Recorded data —
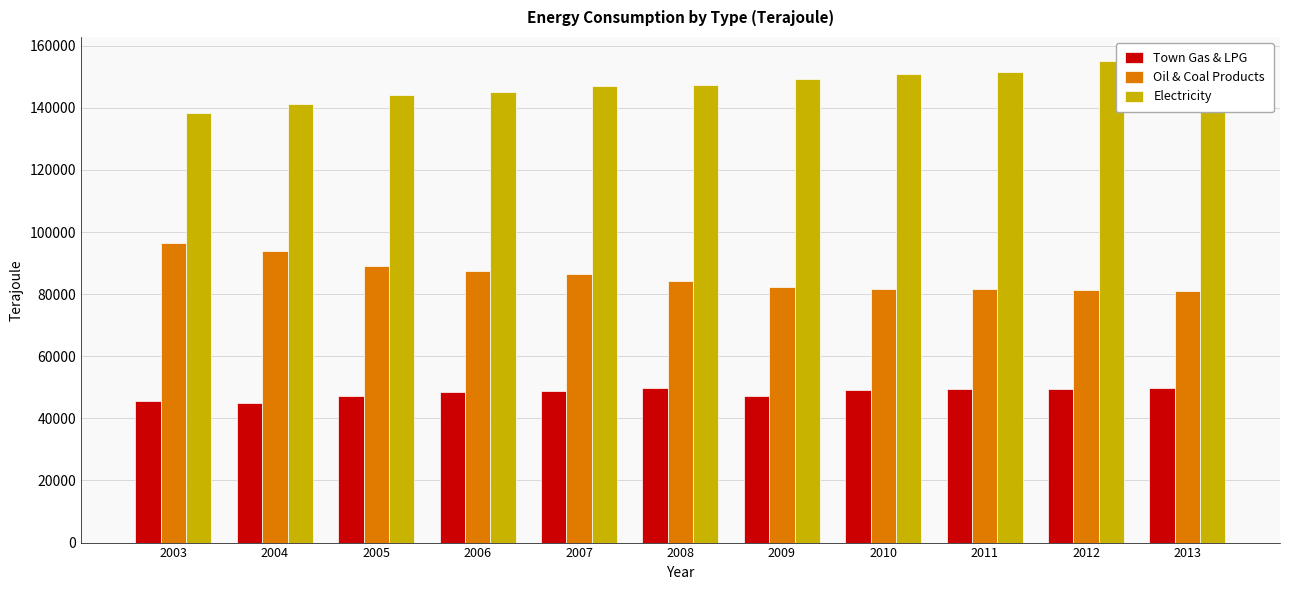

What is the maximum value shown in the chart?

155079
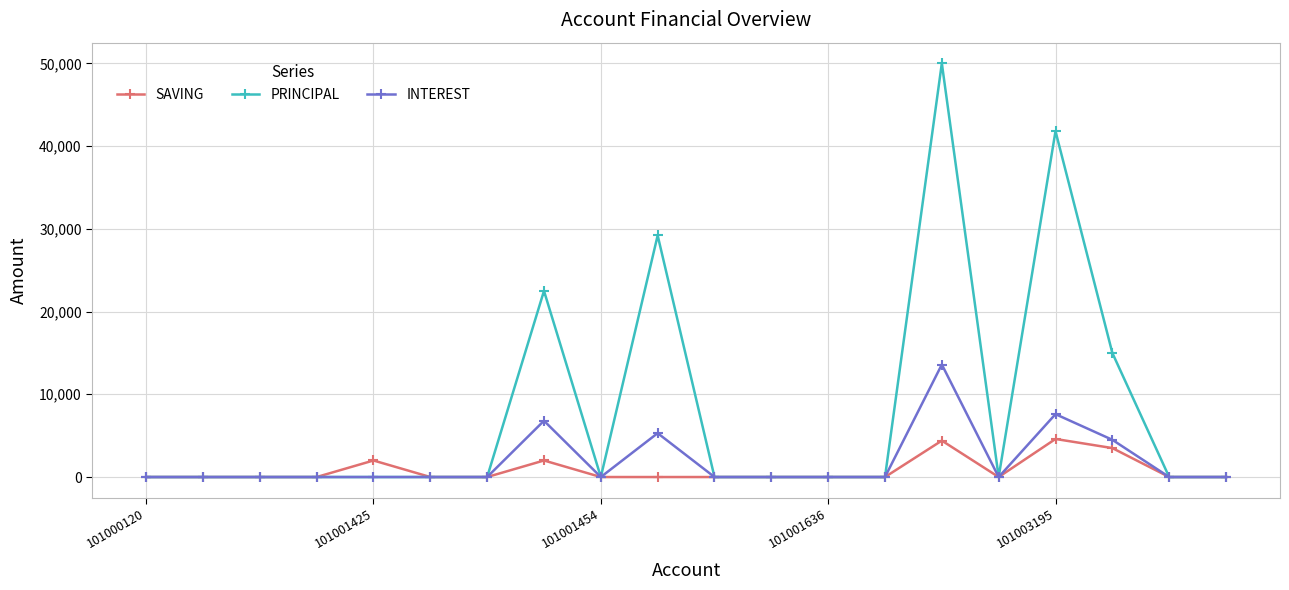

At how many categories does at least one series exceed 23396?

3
* * *
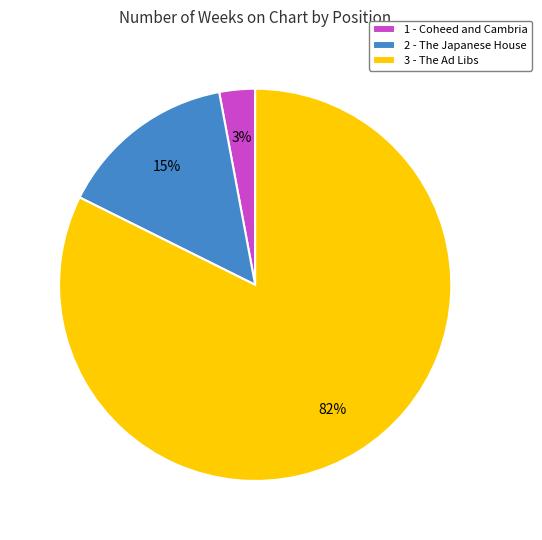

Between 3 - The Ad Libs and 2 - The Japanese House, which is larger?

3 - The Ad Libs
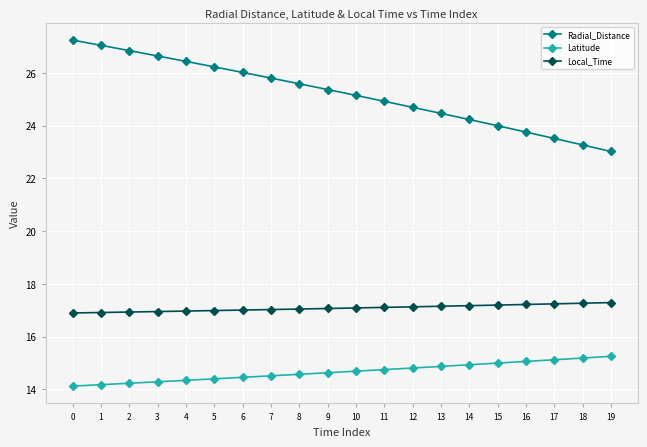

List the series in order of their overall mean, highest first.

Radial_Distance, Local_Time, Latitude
...
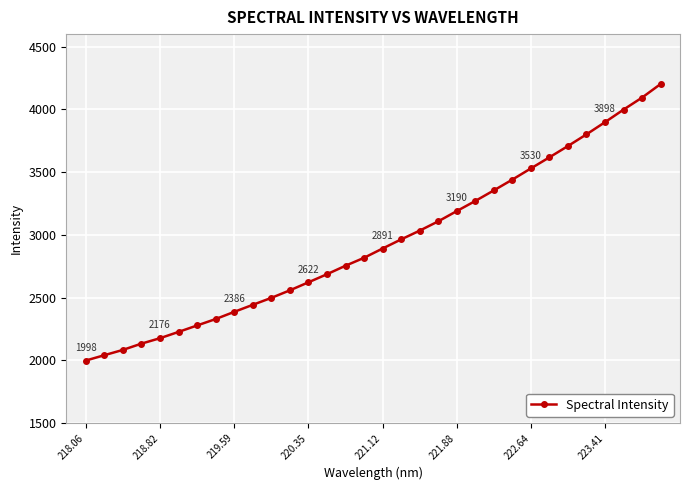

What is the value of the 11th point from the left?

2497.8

What you are asked to do — Output the data lines from the one containing "Between 3 - The" through the one containing "List the series", both included, as they appear, and omit the pictures.

Response —
Between 3 - The Ad Libs and 2 - The Japanese House, which is larger?

3 - The Ad Libs

List the series in order of their overall mean, highest first.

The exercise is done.